Exercise data –
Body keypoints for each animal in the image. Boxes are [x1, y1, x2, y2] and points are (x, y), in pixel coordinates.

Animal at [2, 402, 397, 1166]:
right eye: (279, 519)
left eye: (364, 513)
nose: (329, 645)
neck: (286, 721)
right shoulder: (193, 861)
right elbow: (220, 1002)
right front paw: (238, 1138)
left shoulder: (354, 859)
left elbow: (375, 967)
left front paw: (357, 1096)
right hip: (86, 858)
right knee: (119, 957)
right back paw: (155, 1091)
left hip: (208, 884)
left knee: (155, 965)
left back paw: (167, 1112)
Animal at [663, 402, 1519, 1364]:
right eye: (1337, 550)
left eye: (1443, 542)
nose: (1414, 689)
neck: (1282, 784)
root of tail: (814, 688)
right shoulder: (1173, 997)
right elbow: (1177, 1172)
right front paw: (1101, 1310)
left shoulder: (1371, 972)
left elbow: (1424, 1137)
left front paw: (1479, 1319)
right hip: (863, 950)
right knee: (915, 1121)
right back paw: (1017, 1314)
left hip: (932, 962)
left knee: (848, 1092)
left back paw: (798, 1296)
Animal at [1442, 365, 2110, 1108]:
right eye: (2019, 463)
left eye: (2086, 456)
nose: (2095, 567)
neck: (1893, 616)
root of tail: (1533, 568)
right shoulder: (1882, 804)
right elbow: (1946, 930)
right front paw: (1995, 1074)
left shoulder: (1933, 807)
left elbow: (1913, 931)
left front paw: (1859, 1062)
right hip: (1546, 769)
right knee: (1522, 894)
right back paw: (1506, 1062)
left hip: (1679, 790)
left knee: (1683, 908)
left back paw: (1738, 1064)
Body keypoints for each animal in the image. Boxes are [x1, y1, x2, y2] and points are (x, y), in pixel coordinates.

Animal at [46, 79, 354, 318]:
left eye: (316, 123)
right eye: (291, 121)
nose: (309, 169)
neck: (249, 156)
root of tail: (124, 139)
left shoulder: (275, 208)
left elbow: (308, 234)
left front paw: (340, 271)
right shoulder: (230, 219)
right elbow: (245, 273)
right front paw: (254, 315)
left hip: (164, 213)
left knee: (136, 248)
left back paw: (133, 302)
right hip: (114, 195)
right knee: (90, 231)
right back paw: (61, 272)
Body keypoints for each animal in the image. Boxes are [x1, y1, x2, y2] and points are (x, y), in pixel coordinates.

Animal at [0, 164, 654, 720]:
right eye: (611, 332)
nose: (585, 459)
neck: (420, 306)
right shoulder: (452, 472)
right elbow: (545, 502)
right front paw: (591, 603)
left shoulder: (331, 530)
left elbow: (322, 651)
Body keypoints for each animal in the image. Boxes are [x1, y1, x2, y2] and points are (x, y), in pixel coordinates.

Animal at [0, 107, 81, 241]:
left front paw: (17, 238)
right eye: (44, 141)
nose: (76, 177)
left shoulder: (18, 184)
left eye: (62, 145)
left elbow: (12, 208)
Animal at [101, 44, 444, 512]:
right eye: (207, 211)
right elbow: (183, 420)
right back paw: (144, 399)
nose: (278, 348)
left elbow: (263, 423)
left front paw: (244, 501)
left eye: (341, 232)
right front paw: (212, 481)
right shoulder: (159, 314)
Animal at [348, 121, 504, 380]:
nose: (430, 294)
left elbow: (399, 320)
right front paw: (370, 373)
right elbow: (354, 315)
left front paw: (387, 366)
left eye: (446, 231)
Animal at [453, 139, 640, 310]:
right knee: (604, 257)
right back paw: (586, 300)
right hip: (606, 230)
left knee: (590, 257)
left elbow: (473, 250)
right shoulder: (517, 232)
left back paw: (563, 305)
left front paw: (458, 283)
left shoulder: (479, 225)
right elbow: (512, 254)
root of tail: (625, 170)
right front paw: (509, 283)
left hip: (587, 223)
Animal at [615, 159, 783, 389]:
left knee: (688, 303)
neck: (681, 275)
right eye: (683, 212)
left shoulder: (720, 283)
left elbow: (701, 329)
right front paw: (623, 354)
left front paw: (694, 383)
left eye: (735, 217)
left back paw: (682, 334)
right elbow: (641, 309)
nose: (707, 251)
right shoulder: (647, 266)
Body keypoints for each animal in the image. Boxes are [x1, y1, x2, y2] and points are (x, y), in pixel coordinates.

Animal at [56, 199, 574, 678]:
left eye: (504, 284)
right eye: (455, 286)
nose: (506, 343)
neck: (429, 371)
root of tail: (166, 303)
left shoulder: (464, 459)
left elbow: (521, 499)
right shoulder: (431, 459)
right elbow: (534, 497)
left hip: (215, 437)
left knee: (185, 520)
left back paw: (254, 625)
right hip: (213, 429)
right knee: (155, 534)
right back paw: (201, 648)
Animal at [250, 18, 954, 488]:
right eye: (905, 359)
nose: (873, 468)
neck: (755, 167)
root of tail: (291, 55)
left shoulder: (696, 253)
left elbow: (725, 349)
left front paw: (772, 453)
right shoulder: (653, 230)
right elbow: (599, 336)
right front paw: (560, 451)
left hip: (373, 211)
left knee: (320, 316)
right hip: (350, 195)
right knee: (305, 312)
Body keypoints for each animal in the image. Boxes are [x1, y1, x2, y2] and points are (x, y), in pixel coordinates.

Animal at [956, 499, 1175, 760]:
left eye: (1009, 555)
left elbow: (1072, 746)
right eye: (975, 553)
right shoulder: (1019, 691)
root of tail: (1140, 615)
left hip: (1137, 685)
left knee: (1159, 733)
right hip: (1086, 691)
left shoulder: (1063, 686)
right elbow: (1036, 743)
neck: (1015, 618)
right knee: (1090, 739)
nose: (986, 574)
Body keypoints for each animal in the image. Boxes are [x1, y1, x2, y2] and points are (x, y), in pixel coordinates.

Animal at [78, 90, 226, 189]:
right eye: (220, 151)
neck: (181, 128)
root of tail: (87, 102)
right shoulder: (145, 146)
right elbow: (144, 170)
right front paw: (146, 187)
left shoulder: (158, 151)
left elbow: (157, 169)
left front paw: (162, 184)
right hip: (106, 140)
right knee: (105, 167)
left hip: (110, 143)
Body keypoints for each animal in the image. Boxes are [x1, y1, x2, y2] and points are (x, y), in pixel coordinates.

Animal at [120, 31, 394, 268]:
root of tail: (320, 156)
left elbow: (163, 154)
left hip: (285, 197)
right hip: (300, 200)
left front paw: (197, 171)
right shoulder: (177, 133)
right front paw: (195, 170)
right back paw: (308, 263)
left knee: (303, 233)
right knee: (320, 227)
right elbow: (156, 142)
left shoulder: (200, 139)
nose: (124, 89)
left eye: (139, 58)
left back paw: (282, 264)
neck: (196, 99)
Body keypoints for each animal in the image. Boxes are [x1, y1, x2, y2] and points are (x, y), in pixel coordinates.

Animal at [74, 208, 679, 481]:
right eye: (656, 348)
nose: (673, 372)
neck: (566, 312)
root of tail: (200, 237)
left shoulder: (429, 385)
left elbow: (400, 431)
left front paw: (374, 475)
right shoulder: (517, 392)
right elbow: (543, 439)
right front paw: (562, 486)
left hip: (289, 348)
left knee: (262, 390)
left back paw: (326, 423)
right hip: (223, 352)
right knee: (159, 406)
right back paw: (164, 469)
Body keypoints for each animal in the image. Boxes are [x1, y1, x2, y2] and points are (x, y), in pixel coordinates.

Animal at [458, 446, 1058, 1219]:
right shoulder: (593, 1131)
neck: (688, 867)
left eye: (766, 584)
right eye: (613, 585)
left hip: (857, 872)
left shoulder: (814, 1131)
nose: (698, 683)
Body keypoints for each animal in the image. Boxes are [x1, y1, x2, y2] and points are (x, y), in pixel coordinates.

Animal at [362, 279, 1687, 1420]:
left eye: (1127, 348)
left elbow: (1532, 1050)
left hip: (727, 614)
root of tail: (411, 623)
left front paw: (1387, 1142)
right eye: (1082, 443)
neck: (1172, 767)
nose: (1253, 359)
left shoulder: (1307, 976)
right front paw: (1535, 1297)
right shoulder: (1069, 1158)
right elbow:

Task goal – Copy every line in the data above that has the string "tail" in it.

Answer to the exercise –
root of tail: (814, 688)
root of tail: (1533, 568)
root of tail: (124, 139)
root of tail: (625, 170)
root of tail: (166, 303)
root of tail: (291, 55)
root of tail: (1140, 615)
root of tail: (87, 102)
root of tail: (320, 156)
root of tail: (200, 237)
root of tail: (411, 623)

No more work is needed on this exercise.